Interestingly, Liz as a character is only lightly sketched, we see her pale skin and red hair but rarely hear her voice. Scott’s work is always autobiographical and I wonder if he has/had a wife he didn’t want to offend. Jasmine, the single woman, is a bomb waiting to go off, until she makes her choice late in the year. Gerrard, the manager is venal, profiteering from his position, and the other teacher couple are anxious, fearful, educating their son at home by school of the air, not allowing him to mix with the locals. But none of the whites is really observed in any depth, except Billy. This is his novel and he is most interested in his interactions with his pupils and their families.
But Who’s Tellin’ this Story?
That short teacher bloke, he bit like us, but –he Nyungar or what? Look at him, he could be. Why’s he wanna know things? He get to school proper early anyway, sun-up even …
Dry season: early morning cool, and I left the first footprints in the dew on the lawn.
The switching back and forth of the voices serves to integrate us, the reader, into the community, stops us identifying wholly with Billy.
Fatima, on older woman, tells stories which Billy transcribes from his tape recorder and reads back to his class.

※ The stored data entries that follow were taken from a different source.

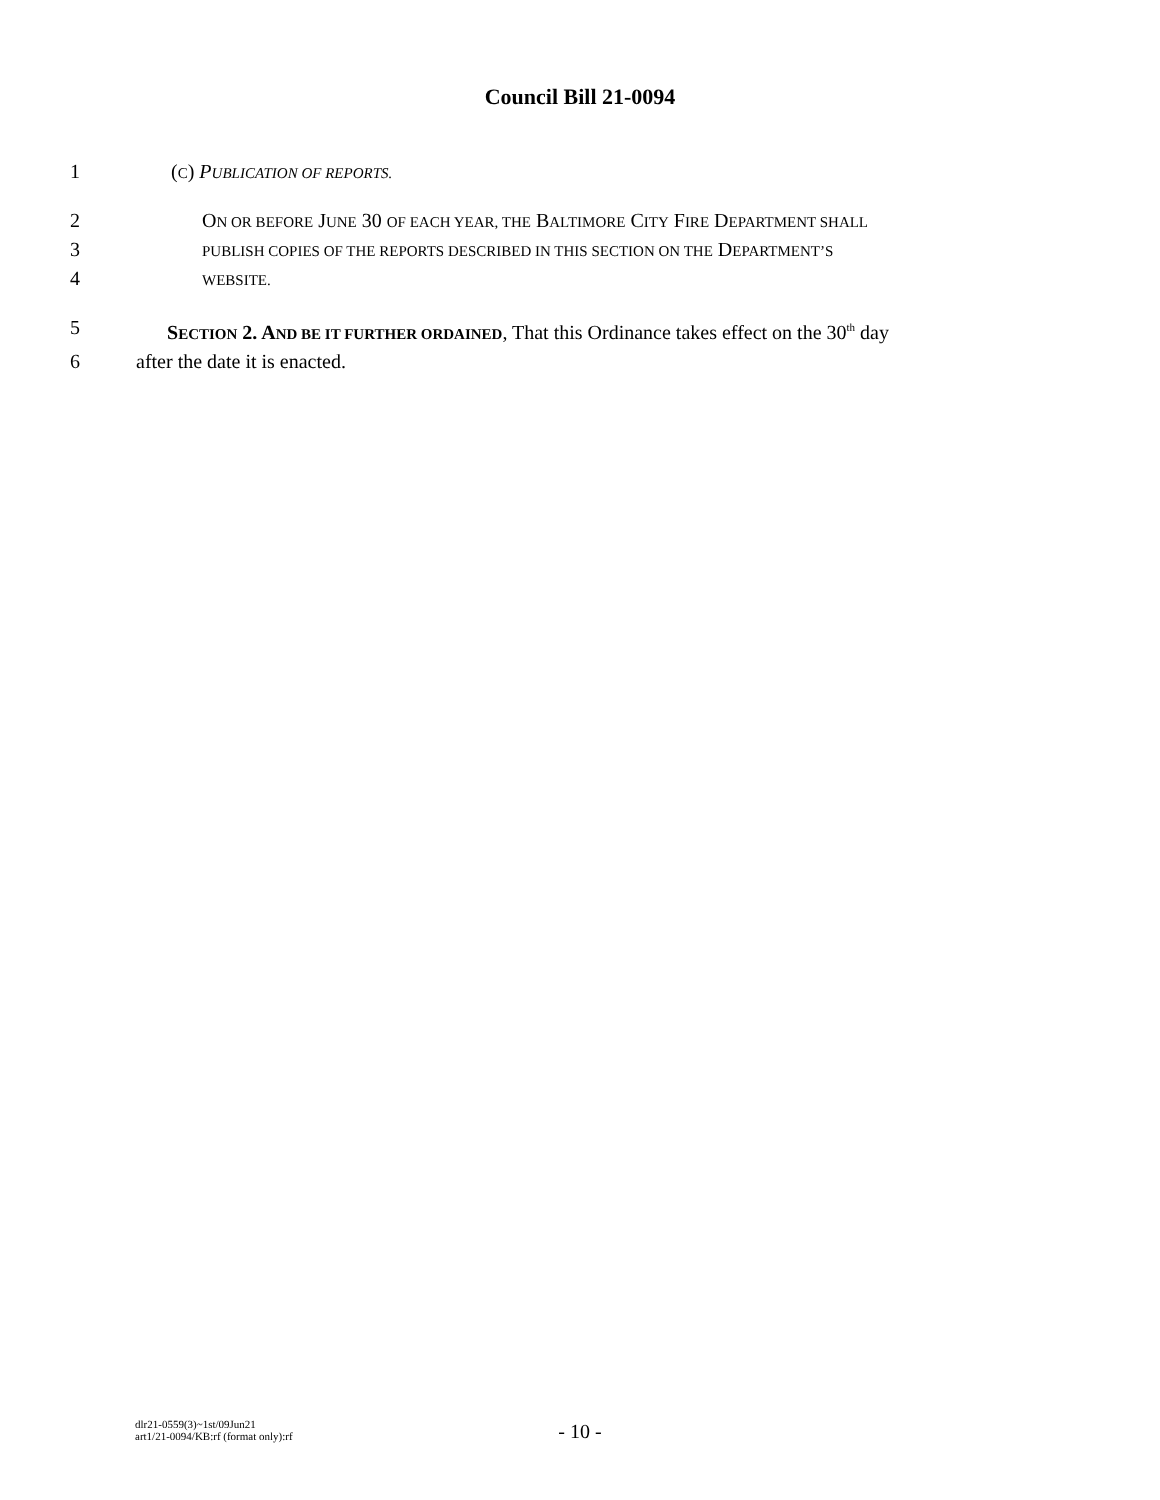Council Bill 21-0094
1 (C) PUBLICATION OF REPORTS.
2 ON OR BEFORE JUNE 30 OF EACH YEAR, THE BALTIMORE CITY FIRE DEPARTMENT SHALL
3 PUBLISH COPIES OF THE REPORTS DESCRIBED IN THIS SECTION ON THE DEPARTMENT’S
4 WEBSITE.
5 SECTION 2. AND BE IT FURTHER ORDAINED, That this Ordinance takes effect on the 30<sup>th</sup> day
6 after the date it is enacted.
- 10 -
dlr21-0559(3)~1st/09Jun21
art1/21-0094/KB:rf (format only):rf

This is an oral culture, and even while the children are being criticised for their failure to learn from books, they are able to quote great chunks of the videos they watched the previous night. But Billy loses interest in collecting stories, why?
Gabriella is local girl made good, a uni student down south who comes back periodically to observe. Beatrice, initially bright and helpful, falls apart, is passed from doctor to doctor in Darwin and Perth, maybe she has offended the gods. Deslie, one of the older boys, is cheerful and willing but a petrol sniffer. Francis, held back by poor eyesight and broken glasses, meets a sad end.
The men, Milton, Alphonse, Raphael, Sebastian show Billy around. Billy comes back from Derby with a ute and a tinny, spends his spare time on the river fishing for barramundi. There are not many vehicles and wherever they go there are people piled in the back, tourists too if the bus is broken down.
The children are touchy feely and dismissive of boundaries. Billy and Liz accept this, sometimes of course grudgingly, but often with pleasure:
One hot afternoon Billy, Liz, the high school kids, they all went for a swim … The group moved in two major clusters, divided according to sex. The girls grouped around Liz and Jasmine, with Jasmine the main focus … They laughed, they shrieked, they studied her earrings and hair. They asked the two women about boyfriends, husbands. ‘Mr Storey [Billy] hit you ever? What he like when he drunk?’ … The girls held their guests’ hands and put their arms around their shoulders…
Imagine, again, seeing all this from above … The kids are mostly tight in around those teachers. Black skin looks good in the sun, shiny. Then nearly at High Diving, the kids break away and start to race to the river. They shed clothes on the run. They dive. They spear the water…
As we progress, the mood gets darker, Billy and Liz feel their openness is being taken advantage of. Karnama is a, theoretically, dry community but the whites drink and are observed drinking. The mail plane brings in alcohol. Builders working on new housing don’t employ locals, live in a men’s camp, drink and are visited by the women. Raphael is a bad drunk, beats his wives. The wives seek refuge with Billy and Liz.
A trip to Broome goes badly. The year draws to an end.
True Country is a stunningly well written book and I hope I have given you some sense of that, but it is also a brave book. Kim Scott, through Billy, confronts his fears and prejudices, the packs of half wild dogs which protect each house, the violence, the lack of purpose and the squalor. And, somehow, at the end he finds himself beginning to belong: “See? Now it is done. Now you know. True Country… We are serious. We are grinning. Welcome to you.”